* [SELECTED TEXT]:

Introduction

This tutorial presents a few basic options for preparing 3D-printed visualizations from datasets that are available through the City of Toronto's Open Data Portal.

Preparation

Most of the processes used are software/language agnostic, but we strongly encourage you to acquire a baseline understanding of the modern Python data science ecosystem. These are a few important pieces that you'll want to set up:

  • Make sure you have a working Python installation! Download Anaconda and follow its setup instructions if you don't already have a Python installation: https://www.anaconda.com/download/
  • You will need to install the following Python libraries: pandas, numpy, stat, matplotlib, seaborn, plotly. If you are using Anaconda, use "conda install -c anaconda package-name" from a command line. Alternatively, use pip or easyinstall or apt-get install python-package-name.
  • There is a difference between Python 2 and 3. You may need to familiarize yourself with it, depending on which version you decide to install.

* [WHAT YOU WILL DO]:
a. Name every Python library that the tutorial says you will need to install.
b. Please reproduce the stretch of the tutorial from "Preparation" through "decide to install." word for word.
The items that come after the tutorial aren't needed here.

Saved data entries
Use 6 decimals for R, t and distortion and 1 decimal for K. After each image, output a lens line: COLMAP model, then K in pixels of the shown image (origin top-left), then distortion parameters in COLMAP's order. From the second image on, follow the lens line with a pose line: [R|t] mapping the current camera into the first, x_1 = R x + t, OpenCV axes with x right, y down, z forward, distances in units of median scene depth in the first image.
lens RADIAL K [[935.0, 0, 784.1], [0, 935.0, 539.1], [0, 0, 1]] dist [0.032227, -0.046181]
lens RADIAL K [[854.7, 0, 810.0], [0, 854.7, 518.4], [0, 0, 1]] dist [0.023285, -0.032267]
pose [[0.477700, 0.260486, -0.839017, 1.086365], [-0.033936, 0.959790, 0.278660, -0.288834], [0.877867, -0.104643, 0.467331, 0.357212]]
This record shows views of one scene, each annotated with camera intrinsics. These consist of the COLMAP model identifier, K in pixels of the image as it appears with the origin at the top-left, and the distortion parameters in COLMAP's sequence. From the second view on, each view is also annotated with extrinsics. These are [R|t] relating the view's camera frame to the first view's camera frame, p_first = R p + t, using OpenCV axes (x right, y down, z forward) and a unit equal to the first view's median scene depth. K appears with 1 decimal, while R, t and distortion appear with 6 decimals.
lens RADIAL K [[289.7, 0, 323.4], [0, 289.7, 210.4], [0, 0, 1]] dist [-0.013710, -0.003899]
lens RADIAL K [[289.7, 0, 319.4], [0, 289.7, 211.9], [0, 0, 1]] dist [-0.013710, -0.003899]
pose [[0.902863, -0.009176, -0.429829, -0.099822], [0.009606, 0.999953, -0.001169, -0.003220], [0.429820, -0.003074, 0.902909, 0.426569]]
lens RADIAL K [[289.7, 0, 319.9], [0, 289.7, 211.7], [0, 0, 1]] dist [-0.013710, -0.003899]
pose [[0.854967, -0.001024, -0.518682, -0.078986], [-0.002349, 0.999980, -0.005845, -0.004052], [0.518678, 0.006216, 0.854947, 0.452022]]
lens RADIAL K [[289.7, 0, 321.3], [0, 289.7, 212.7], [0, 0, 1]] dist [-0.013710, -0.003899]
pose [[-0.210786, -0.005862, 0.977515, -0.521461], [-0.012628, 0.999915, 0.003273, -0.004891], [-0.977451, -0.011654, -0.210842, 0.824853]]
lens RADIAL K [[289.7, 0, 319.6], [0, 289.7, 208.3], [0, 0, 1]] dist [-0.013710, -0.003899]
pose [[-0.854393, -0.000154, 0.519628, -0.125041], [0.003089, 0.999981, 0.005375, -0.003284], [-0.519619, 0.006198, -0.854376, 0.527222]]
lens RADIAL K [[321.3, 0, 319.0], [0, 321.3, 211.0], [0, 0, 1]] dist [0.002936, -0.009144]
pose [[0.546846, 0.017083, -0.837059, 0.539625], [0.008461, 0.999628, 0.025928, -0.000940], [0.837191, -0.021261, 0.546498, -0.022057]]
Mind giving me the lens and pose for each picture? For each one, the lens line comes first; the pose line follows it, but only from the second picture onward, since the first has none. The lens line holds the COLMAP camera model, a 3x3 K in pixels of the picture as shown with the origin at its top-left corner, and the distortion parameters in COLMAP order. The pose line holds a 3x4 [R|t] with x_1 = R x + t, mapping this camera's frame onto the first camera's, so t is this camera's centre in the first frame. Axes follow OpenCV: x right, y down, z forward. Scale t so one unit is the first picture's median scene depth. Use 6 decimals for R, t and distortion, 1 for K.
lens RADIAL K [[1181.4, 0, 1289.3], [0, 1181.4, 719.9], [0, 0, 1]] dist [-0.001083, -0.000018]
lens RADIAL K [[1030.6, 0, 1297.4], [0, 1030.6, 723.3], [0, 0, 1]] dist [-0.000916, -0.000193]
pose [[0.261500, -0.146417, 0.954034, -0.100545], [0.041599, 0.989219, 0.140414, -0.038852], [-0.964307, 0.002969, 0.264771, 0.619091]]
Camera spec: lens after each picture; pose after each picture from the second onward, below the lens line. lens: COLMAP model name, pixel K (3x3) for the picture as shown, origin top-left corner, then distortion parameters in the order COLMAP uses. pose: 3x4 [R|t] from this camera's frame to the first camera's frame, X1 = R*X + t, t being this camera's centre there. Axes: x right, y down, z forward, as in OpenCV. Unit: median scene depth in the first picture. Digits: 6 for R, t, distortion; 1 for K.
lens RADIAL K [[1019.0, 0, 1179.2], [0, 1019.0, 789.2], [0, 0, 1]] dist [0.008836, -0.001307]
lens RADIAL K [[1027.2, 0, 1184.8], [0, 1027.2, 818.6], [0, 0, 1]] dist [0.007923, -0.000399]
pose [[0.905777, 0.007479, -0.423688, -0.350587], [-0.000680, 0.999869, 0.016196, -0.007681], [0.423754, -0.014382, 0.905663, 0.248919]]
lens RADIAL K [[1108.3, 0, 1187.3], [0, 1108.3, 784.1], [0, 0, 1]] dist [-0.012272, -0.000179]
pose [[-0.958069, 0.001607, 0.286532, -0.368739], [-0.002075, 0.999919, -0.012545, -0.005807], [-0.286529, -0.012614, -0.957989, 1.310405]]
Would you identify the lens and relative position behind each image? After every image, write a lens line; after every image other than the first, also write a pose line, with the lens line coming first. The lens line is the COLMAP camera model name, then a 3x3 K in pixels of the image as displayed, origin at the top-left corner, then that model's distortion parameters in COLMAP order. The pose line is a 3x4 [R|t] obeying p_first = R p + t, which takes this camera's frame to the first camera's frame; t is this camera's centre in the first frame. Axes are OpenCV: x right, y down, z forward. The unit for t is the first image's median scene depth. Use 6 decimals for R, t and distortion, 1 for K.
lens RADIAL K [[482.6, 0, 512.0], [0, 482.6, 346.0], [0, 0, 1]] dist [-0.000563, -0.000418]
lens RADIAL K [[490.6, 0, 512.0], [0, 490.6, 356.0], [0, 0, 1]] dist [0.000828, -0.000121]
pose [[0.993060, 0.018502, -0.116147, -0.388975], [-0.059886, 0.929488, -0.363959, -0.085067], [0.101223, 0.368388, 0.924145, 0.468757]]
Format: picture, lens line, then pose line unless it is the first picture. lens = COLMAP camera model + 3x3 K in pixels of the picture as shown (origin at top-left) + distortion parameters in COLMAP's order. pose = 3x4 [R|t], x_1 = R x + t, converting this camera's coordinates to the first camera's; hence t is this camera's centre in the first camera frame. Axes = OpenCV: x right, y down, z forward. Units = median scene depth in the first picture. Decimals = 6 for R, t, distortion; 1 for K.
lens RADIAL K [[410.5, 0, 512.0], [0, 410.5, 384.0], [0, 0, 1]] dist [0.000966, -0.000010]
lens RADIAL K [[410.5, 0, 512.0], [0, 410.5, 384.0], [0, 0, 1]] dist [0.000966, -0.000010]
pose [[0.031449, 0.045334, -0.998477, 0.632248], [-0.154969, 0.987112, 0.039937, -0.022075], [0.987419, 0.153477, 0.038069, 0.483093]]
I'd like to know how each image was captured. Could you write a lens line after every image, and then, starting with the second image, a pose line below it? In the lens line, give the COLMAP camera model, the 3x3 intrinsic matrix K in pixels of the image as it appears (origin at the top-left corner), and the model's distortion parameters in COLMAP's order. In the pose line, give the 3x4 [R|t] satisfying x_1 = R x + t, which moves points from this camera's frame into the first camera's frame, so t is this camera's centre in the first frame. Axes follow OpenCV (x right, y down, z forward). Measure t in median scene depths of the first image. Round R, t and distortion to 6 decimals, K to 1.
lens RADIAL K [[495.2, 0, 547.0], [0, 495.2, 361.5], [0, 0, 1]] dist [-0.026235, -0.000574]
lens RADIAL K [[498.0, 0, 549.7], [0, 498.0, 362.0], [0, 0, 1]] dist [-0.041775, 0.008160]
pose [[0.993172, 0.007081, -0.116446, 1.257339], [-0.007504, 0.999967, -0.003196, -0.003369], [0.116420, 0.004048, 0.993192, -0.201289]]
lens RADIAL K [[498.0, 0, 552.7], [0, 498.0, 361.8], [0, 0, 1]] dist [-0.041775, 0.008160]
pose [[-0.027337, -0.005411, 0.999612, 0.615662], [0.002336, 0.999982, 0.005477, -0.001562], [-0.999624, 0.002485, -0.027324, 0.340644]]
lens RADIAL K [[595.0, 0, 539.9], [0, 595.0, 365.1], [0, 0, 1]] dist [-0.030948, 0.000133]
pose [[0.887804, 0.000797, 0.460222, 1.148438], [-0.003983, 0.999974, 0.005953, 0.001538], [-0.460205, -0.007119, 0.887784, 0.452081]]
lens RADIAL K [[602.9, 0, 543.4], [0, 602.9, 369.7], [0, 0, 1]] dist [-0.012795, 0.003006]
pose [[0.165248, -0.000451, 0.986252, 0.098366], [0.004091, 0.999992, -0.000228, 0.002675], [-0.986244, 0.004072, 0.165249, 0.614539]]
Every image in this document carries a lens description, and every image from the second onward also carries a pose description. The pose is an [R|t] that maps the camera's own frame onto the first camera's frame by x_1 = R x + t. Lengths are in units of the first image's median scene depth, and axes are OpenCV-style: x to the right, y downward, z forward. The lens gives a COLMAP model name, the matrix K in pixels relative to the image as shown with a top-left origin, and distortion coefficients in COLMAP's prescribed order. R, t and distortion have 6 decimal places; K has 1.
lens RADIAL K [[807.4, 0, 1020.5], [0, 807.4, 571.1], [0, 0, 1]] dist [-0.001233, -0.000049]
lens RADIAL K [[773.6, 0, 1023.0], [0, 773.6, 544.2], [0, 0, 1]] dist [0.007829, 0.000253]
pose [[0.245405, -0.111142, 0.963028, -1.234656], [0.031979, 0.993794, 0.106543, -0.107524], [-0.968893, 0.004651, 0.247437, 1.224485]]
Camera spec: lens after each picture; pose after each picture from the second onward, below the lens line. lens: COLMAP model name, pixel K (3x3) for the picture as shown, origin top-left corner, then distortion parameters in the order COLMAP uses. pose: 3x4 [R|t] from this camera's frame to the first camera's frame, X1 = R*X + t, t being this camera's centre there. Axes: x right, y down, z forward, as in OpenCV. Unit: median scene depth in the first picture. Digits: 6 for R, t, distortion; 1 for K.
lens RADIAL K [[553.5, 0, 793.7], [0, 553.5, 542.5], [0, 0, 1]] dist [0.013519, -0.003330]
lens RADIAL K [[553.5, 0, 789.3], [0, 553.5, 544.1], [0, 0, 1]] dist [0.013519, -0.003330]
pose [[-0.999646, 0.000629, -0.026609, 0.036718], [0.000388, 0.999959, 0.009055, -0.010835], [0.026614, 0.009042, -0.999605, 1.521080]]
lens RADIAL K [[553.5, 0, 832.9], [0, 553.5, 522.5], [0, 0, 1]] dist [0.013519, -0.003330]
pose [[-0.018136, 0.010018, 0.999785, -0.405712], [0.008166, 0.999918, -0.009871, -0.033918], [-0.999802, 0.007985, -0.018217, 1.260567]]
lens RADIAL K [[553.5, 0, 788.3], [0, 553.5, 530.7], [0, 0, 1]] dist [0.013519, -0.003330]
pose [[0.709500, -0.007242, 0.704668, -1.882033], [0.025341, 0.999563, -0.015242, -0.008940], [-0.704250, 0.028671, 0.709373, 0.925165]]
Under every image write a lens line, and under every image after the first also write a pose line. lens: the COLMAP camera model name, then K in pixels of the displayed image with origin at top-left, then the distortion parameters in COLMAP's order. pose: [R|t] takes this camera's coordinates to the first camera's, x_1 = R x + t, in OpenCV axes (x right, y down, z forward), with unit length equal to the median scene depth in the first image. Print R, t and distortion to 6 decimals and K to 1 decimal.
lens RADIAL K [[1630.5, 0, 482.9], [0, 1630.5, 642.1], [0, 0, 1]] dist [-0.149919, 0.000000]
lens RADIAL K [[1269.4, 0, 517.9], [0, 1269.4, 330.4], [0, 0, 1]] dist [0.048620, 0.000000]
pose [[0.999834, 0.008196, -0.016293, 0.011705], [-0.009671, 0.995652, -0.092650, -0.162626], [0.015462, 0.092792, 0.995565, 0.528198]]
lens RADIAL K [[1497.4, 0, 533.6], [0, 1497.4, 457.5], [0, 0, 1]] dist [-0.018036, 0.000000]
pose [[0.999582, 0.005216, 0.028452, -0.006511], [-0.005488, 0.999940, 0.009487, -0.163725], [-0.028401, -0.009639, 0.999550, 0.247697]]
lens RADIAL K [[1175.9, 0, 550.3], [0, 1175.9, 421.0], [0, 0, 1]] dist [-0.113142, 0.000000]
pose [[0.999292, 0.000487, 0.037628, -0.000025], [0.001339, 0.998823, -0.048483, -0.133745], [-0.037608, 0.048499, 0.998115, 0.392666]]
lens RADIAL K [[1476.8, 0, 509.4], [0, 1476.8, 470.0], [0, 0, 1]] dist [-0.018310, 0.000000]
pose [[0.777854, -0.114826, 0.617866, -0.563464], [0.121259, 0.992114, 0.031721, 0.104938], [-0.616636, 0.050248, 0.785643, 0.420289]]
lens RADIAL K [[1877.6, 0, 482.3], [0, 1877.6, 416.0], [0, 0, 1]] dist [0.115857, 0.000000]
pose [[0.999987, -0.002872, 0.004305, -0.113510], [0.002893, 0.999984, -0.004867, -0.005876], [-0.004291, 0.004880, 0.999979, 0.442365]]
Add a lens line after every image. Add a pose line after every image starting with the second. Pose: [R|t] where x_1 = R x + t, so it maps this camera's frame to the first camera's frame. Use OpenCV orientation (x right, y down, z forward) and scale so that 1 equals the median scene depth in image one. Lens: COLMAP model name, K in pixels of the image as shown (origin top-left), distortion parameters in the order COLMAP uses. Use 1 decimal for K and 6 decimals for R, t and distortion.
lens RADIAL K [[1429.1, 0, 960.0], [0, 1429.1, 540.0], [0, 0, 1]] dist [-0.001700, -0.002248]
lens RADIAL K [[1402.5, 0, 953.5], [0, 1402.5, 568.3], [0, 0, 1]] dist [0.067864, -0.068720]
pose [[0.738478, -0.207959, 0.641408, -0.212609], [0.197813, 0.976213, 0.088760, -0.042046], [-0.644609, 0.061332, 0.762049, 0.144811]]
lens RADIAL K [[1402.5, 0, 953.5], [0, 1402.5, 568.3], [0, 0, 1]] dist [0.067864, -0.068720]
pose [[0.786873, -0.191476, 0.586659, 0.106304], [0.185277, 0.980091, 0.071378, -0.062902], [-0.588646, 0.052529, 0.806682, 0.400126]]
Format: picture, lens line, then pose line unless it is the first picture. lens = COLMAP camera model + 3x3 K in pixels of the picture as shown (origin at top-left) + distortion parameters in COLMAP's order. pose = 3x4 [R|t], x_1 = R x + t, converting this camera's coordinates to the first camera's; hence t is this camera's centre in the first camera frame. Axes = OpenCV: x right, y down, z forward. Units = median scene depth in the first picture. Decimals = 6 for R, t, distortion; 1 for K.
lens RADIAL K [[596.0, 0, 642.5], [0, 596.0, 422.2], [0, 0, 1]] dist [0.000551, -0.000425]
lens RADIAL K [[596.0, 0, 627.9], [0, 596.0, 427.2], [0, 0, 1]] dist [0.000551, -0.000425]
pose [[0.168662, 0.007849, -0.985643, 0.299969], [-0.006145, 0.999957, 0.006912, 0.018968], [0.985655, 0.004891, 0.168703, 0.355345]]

* [RESPONSES BY ITEM NUMBER]:
a. pandas, numpy, stat, matplotlib, seaborn, plotly

b.
Preparation

Most of the processes used are software/language agnostic, but we strongly encourage you to acquire a baseline understanding of the modern Python data science ecosystem. These are a few important pieces that you'll want to set up:

  • Make sure you have a working Python installation! Download Anaconda and follow its setup instructions if you don't already have a Python installation: https://www.anaconda.com/download/
  • You will need to install the following Python libraries: pandas, numpy, stat, matplotlib, seaborn, plotly. If you are using Anaconda, use "conda install -c anaconda package-name" from a command line. Alternatively, use pip or easyinstall or apt-get install python-package-name.
  • There is a difference between Python 2 and 3. You may need to familiarize yourself with it, depending on which version you decide to install.